Available records |
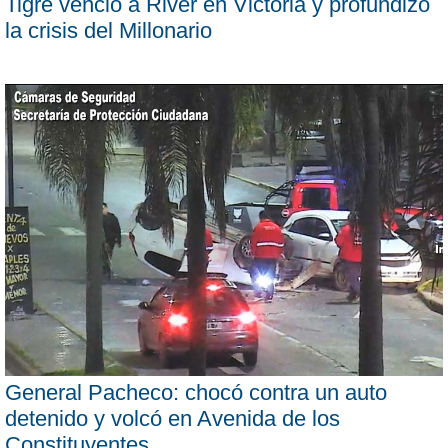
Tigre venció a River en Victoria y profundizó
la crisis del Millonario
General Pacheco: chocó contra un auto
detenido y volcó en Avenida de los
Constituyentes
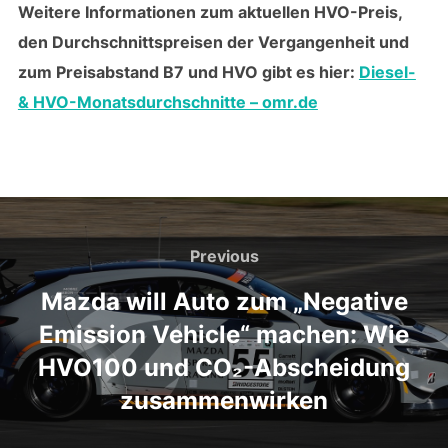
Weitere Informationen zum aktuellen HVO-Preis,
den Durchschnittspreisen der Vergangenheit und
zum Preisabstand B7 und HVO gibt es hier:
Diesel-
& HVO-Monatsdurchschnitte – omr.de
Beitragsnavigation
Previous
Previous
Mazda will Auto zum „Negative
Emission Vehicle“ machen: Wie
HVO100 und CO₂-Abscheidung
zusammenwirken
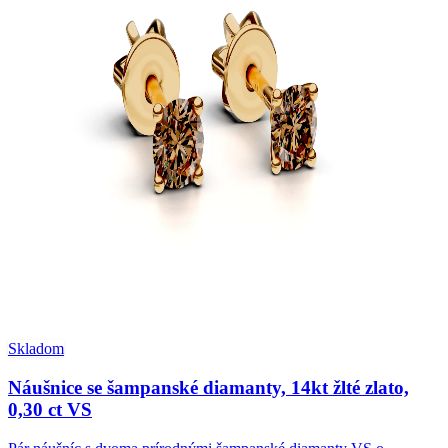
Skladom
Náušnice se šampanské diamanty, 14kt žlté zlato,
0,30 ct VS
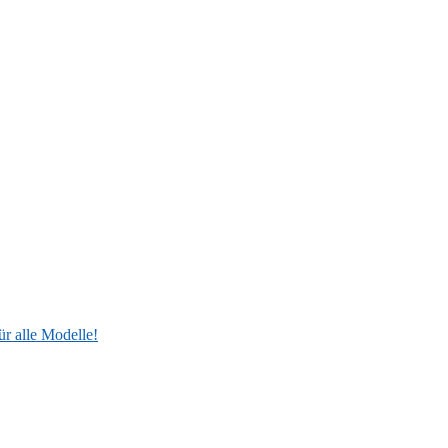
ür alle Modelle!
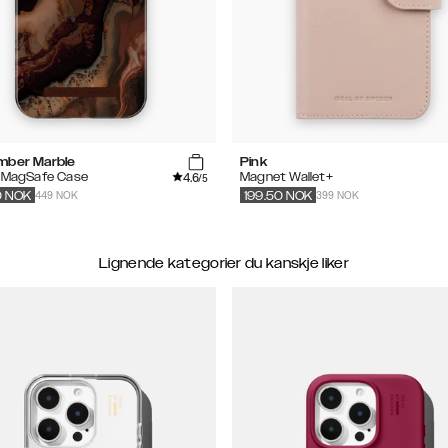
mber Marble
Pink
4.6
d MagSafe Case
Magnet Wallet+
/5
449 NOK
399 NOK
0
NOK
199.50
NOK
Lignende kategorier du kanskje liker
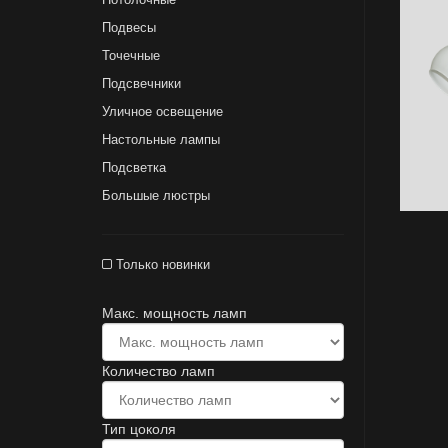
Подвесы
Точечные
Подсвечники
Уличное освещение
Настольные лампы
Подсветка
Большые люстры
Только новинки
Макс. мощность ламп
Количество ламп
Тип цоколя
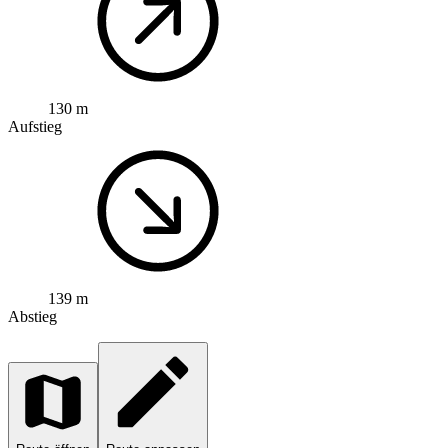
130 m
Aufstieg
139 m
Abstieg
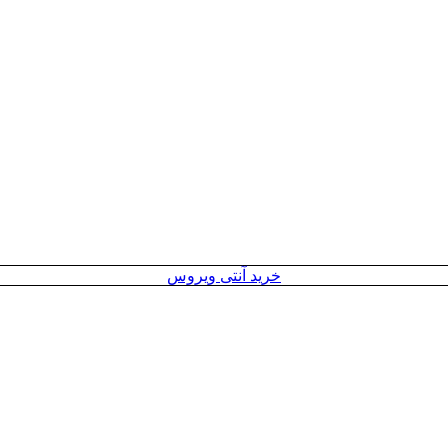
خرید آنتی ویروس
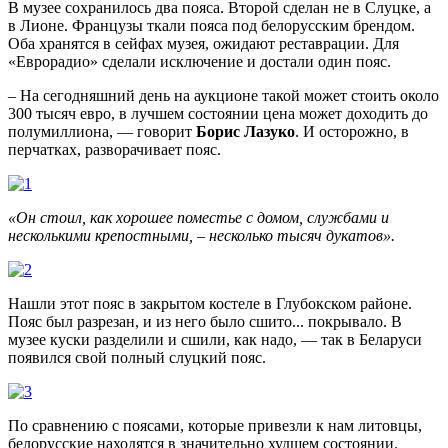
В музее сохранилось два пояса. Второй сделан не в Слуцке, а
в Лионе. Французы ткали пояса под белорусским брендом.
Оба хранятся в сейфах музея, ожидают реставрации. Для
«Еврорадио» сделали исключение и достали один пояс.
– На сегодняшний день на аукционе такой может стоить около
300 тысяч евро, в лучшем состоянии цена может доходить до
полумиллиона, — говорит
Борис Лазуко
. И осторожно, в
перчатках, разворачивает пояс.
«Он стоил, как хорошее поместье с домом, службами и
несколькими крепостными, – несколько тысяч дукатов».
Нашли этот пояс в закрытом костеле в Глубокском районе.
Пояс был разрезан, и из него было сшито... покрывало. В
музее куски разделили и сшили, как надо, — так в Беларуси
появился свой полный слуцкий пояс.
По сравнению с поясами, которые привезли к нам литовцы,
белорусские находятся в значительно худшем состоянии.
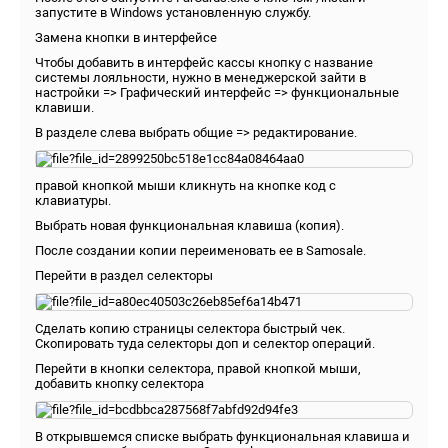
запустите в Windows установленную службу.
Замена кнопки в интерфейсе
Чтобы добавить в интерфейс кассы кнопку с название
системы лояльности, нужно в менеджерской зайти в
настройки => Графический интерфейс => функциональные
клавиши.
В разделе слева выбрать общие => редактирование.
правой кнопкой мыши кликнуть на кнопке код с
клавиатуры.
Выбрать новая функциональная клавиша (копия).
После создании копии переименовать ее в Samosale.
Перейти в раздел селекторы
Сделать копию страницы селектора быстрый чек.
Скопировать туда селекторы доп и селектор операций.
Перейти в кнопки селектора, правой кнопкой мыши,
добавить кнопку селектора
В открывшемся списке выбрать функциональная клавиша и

Activity | The reply should hold only the lines running from the top of the records to the line containing "домом, службами и", both included, copied exactly with no pictures.

Exercise output |
Tigre venció a River en Victoria y profundizó
la crisis del Millonario
General Pacheco: chocó contra un auto
detenido y volcó en Avenida de los
Constituyentes
Weitere Informationen zum aktuellen HVO-Preis,
den Durchschnittspreisen der Vergangenheit und
zum Preisabstand B7 und HVO gibt es hier:
Diesel-
& HVO-Monatsdurchschnitte – omr.de
Beitragsnavigation
Previous
Previous
Mazda will Auto zum „Negative
Emission Vehicle“ machen: Wie
HVO100 und CO₂-Abscheidung
zusammenwirken
Skladom
Náušnice se šampanské diamanty, 14kt žlté zlato,
0,30 ct VS
ür alle Modelle!
mber Marble
Pink
4.6
d MagSafe Case
Magnet Wallet+
/5
449 NOK
399 NOK
0
NOK
199.50
NOK
Lignende kategorier du kanskje liker
Подвесы
Точечные
Подсвечники
Уличное освещение
Настольные лампы
Подсветка
Большые люстры
Только новинки
Макс. мощность ламп
Количество ламп
Тип цоколя
130 m
Aufstieg
139 m
Abstieg
خرید آنتی ویروس
В музее сохранилось два пояса. Второй сделан не в Слуцке, а
в Лионе. Французы ткали пояса под белорусским брендом.
Оба хранятся в сейфах музея, ожидают реставрации. Для
«Еврорадио» сделали исключение и достали один пояс.
– На сегодняшний день на аукционе такой может стоить около
300 тысяч евро, в лучшем состоянии цена может доходить до
полумиллиона, — говорит
Борис Лазуко
. И осторожно, в
перчатках, разворачивает пояс.
«Он стоил, как хорошее поместье с домом, службами и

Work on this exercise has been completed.